Fifty Years War

The half-century of conflict between Ivalice and Ordallia is today known as the Fifty Years’ War.

The beginning of the Fifty Years’ War can be traced to the death of Ordallia’s King Devanne III, and his failure to name a successor. His cousin, Varoi VI, was next in line for the throne; however, King Denamda II of Ivalice (the uncle of Devanne III) proclaimed himself the rightful heir and declared war on Ordallia.

However, this was merely a pretense to justify the invasion of the neighboring Ordallian province ot Zelmonia. Once an independent state, it had been annexed by Ordallia nearly a century prior. Ivalice had since been aiding the province in an effort to weaken Ordallia – an effort that ultimately failed. Tired of Ordallian rule, the Zelmonian leadership and nobility secretly petitioned Ivalice to take a more direct hand in their liberation.

After a victory in Zelmonia, the Ivalician armies marched on the Ordallian capital of Viura. As fate would have it, Denamda II succumbed to fatal illness on the road. The momentary confusion amongst Ivalice’s troops gave Ordallia the opportunity it needed to regroup, and Varoi VI succeeded in pushing the Ivalicians back as far as Zelmonia. The resulting impasse would not be broken until the Romandan army’s invasion two years hence.

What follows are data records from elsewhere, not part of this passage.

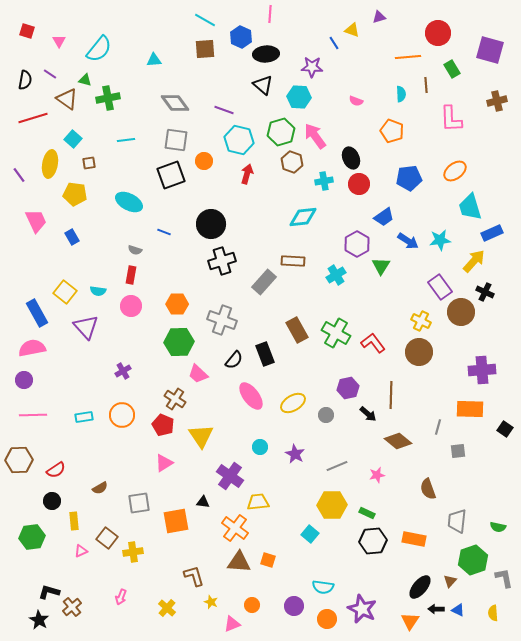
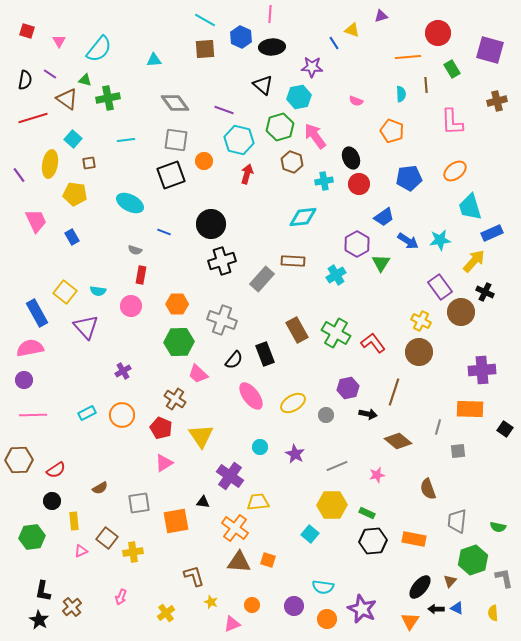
purple triangle at (379, 17): moved 2 px right, 1 px up
black ellipse at (266, 54): moved 6 px right, 7 px up
cyan hexagon at (299, 97): rotated 15 degrees counterclockwise
pink L-shape at (451, 119): moved 1 px right, 3 px down
green hexagon at (281, 132): moved 1 px left, 5 px up
cyan ellipse at (129, 202): moved 1 px right, 1 px down
green triangle at (381, 266): moved 3 px up
red rectangle at (131, 275): moved 10 px right
gray rectangle at (264, 282): moved 2 px left, 3 px up
pink semicircle at (32, 348): moved 2 px left
brown line at (391, 395): moved 3 px right, 3 px up; rotated 16 degrees clockwise
black arrow at (368, 414): rotated 30 degrees counterclockwise
cyan rectangle at (84, 417): moved 3 px right, 4 px up; rotated 18 degrees counterclockwise
red pentagon at (163, 425): moved 2 px left, 3 px down
black L-shape at (49, 592): moved 6 px left, 1 px up; rotated 95 degrees counterclockwise
yellow cross at (167, 608): moved 1 px left, 5 px down; rotated 12 degrees clockwise
blue triangle at (458, 610): moved 1 px left, 2 px up
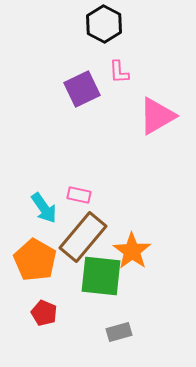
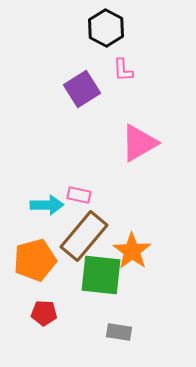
black hexagon: moved 2 px right, 4 px down
pink L-shape: moved 4 px right, 2 px up
purple square: rotated 6 degrees counterclockwise
pink triangle: moved 18 px left, 27 px down
cyan arrow: moved 3 px right, 3 px up; rotated 56 degrees counterclockwise
brown rectangle: moved 1 px right, 1 px up
orange pentagon: rotated 27 degrees clockwise
green square: moved 1 px up
red pentagon: rotated 20 degrees counterclockwise
gray rectangle: rotated 25 degrees clockwise
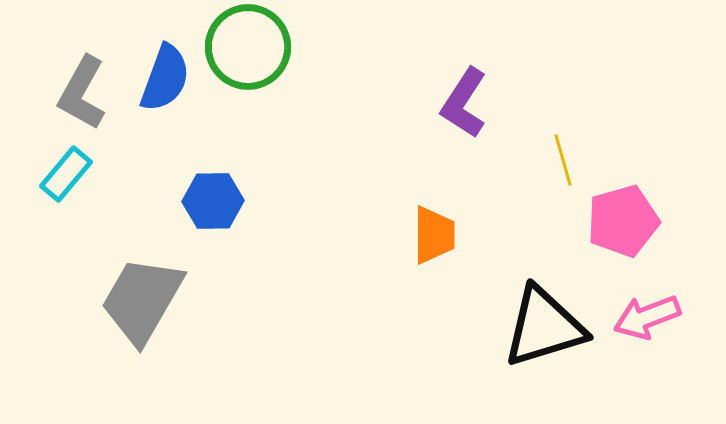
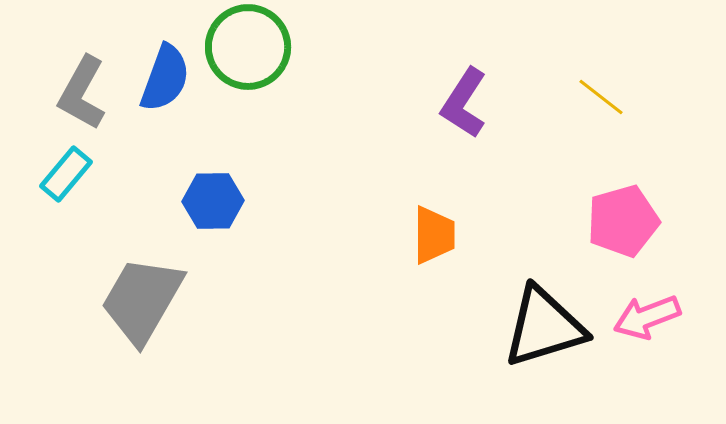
yellow line: moved 38 px right, 63 px up; rotated 36 degrees counterclockwise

Romanda, a powerful military state lying across the Rhana Strait, marched on Ivalice at the behest of Varoi VI, a blood relation of the Romandan nobility. However, Denamda II’s successor Denamda IV was a fearless warrior, personally leading his men into battle against the combined might of Romanda and Ordallia. This, along with an outbreak of the Black Death in Romanda, forced the Romandan army to withdraw after only three years.

Two military orders worthy of particular mention in this conflict are the Order of the Northern Sky, led by Knight Gallant Barbaneth Beoulve, and that of the Southern Sky, led by Cidolfus Orlandeau, known also as the Thunder God.

After countless victories at home, these two orders had been poised to advance into Ordallia. However, the protracted conflict had begun to take its toll on domestic morale. Peasant uprisings and revolts throughout Ivalice and Ordallia forced both countries to send their troops home to pacify their own citizens, resulting in another stalemate.

It was Denamda IV’s sudden death by malady that broke the stalemate, although some claim that he was murdered. His successor, Ondoria III, was ill suited to the throne, and left the governing of Ivalice to his queen and retainers. Without Denamda IV’s leadership, the armies of Ivalice had little prayer of preventing Varoi VI’s successor, Prince Lennard, from defeating the troops stationed in Zelmonia and advancing into Ivalice proper.

Despite the valiant efforts of the Northern and Southern Orders, Ivalice failed to repel Prince Lennard’s invasion of Zeltennia. Ivalice’s leaders soon began looking for a peaceful alternative. In the end, both states agreed that prolonging the war would prove mutually detrimental, and a pact was signed allowing each nation to return to addressing domestic strife. An equal peace in name, it was in reality a defeat for Ivalice.

The economy of Ivalice was brought to the very birnk of ruin as it struggled to pay reparations to its former enemies and to repay the loans taken from neighboring states to fund its war effort. Soldiers returning from the front found themselves without pay, and entire orders of knights were summarily discharged from service. The swelling ranks of the unemployed did little to relieve the people’s distrust of the Crown and the nobility.